- **WHAT IS NEEDED**: Please output the lines exactly, starting with the line containing "Сохранить моё имя, email и адрес сайта в этом" and continuing through the last line, and leave out the pictures.

- **ENTRIES SHOWN**:
● ● ● ●

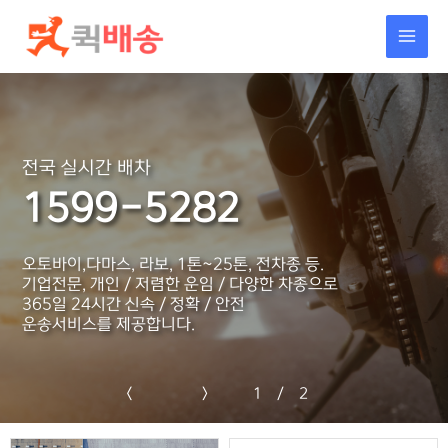
콘텐츠로
건너뛰기
전국 실시간 배차
1599-5282
오토바이,다마스, 라보, 1톤~25톤, 전차종 등.
기업전문, 개인 / 저렴한 운임 / 다양한 차종으로
365일 24시간 신속 / 정확 / 안전
운송서비스를 제공합니다.
<
>
1
/
2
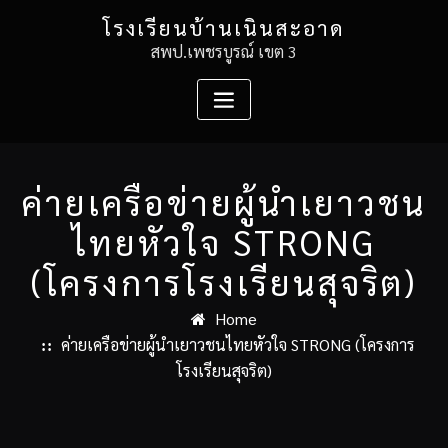
Skip
โรงเรียนบ้านเนินสะอาด
to
สพป.เพชรบูรณ์ เขต 3
content
ค่ายเครือข่ายผู้นำเยาวชน
ไทยหัวใจ STRONG
(โครงการโรงเรียนสุจริต)
Home
ค่ายเครือข่ายผู้นำเยาวชนไทยหัวใจ STRONG (โครงการ
โรงเรียนสุจริต)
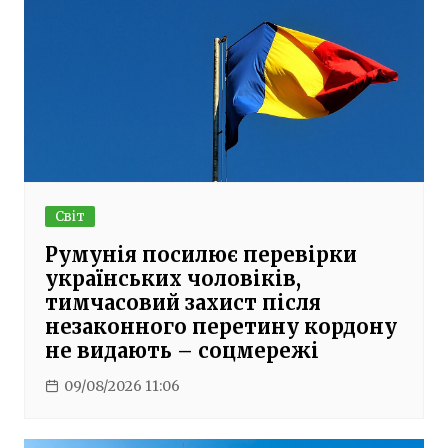
Світ
Румунія посилює перевірки
українських чоловіків,
тимчасовий захист після
незаконного перетину кордону
не видають – соцмережі
09/08/2026 11:06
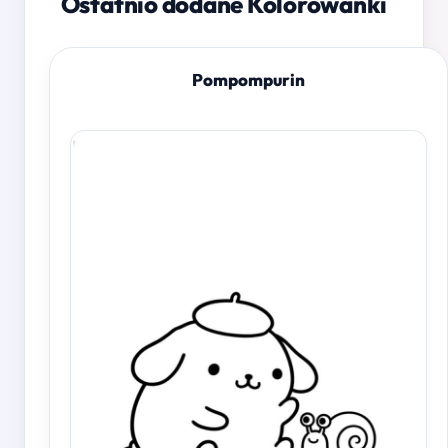
Ostatnio dodane Kolorowanki
Pompompurin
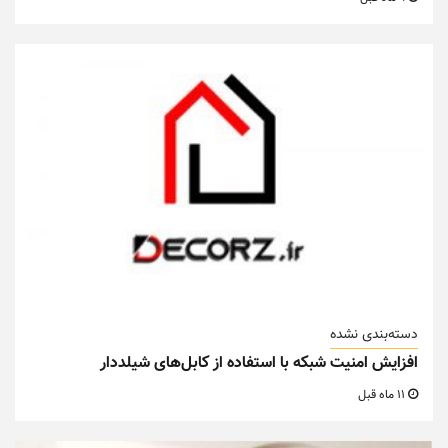
دسته‌بندی نشده
افزایش امنیت شبکه با استفاده از کابل‌های شیلددار
11 ماه قبل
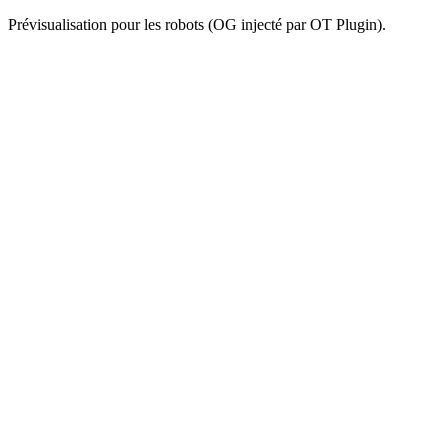
Prévisualisation pour les robots (OG injecté par OT Plugin).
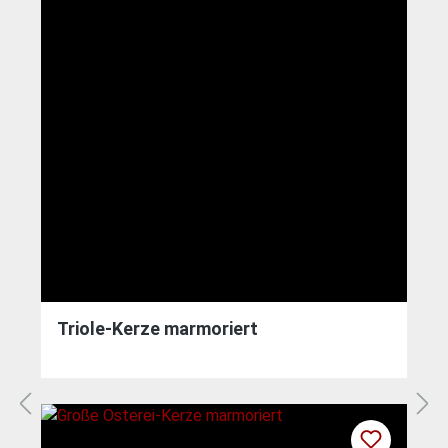
Triole-Kerze marmoriert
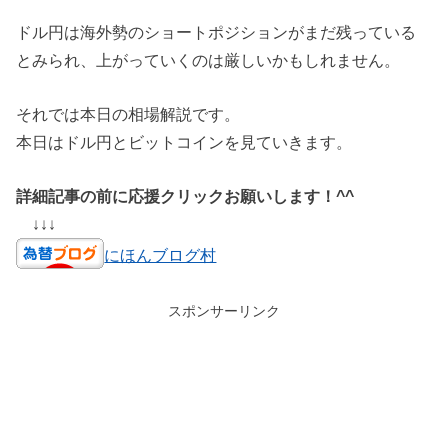
ドル円は海外勢のショートポジションがまだ残っている
とみられ、上がっていくのは厳しいかもしれません。
それでは本日の相場解説です。
本日はドル円とビットコインを見ていきます。
詳細記事の前に応援クリックお願いします！^^
↓↓↓
にほんブログ村
スポンサーリンク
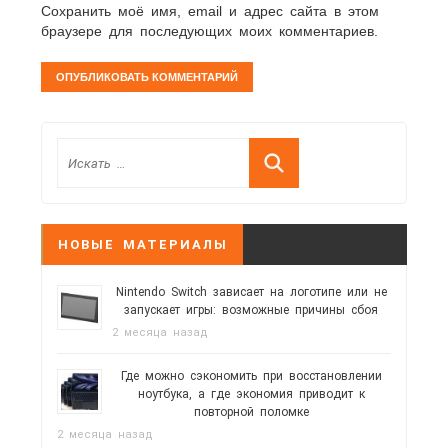
Сохранить моё имя, email и адрес сайта в этом
браузере для последующих моих комментариев.
НОВЫЕ МАТЕРИАЛЫ
Nintendo Switch зависает на логотипе или не
запускает игры: возможные причины сбоя
2 месяца назад
Где можно сэкономить при восстановлении
ноутбука, а где экономия приводит к
повторной поломке
2 месяца назад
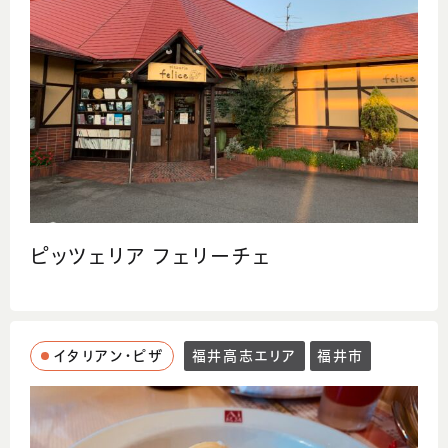
ピッツェリア フェリーチェ
イタリアン・ピザ
福井高志エリア
福井市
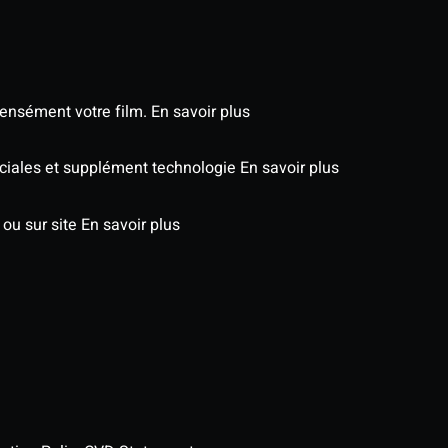
tensément votre film.
En savoir plus
péciales et supplément technologie
En savoir plus
 ou sur site
En savoir plus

● ● ● ●

- **TASK RESULT**:
Сохранить моё имя, email и адрес сайта в этом
браузере для последующих моих комментариев.
НОВЫЕ МАТЕРИАЛЫ
Nintendo Switch зависает на логотипе или не
запускает игры: возможные причины сбоя
2 месяца назад
Где можно сэкономить при восстановлении
ноутбука, а где экономия приводит к
повторной поломке
2 месяца назад
ピッツェリア フェリーチェ
イタリアン・ピザ
福井高志エリア
福井市
tensément votre film.
En savoir plus
péciales et supplément technologie
En savoir plus
 ou sur site
En savoir plus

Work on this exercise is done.